HOW TO COMPLETE THIS TASK: Copy out the text of the items below word for word, leaving out the pictures.
-- SUPPLIED DATA follows --
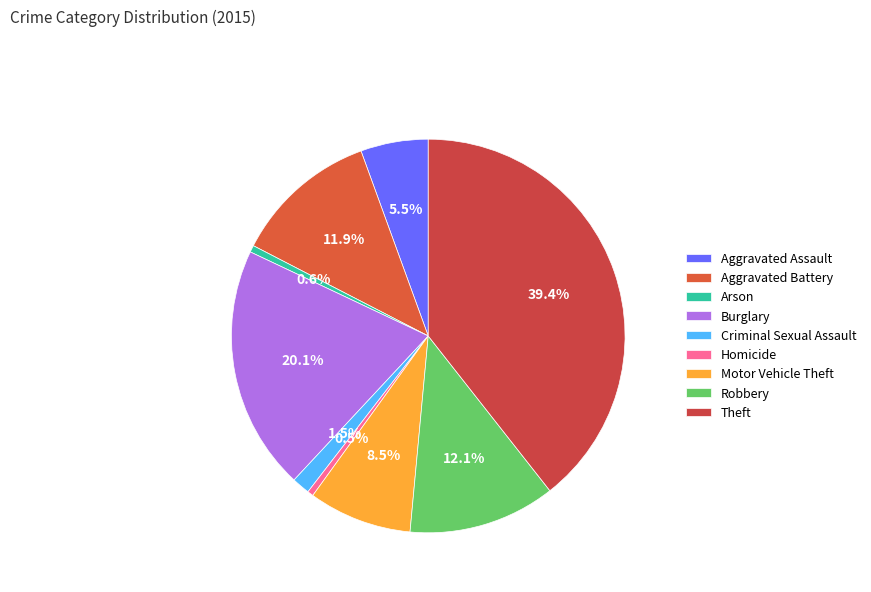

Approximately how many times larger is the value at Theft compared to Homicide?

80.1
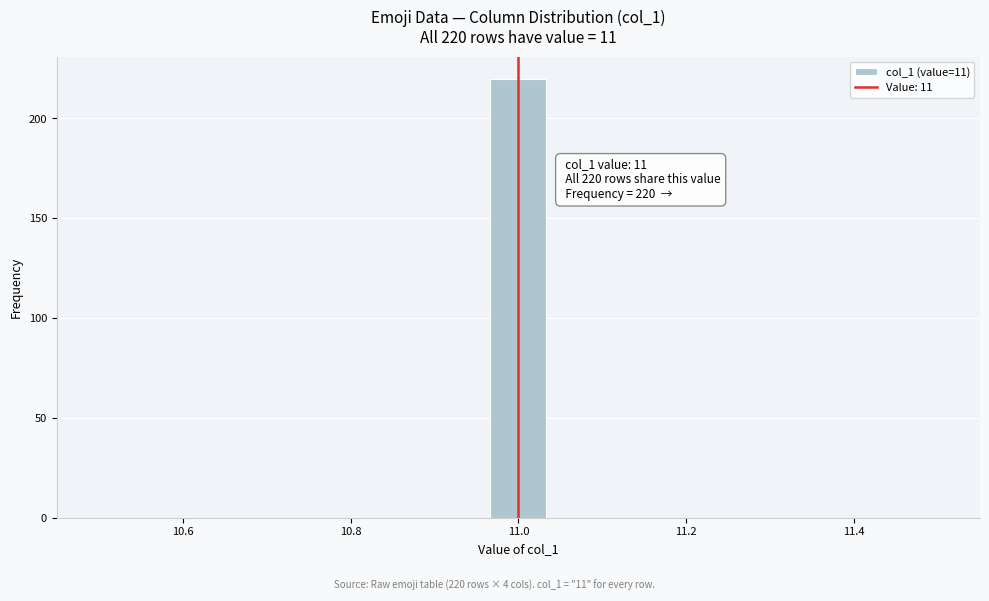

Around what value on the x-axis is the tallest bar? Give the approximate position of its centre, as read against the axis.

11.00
-- SUPPLIED DATA concluded --
FINAL ANSWER:
Approximately how many times larger is the value at Theft compared to Homicide?

80.1

Around what value on the x-axis is the tallest bar? Give the approximate position of its centre, as read against the axis.

11.00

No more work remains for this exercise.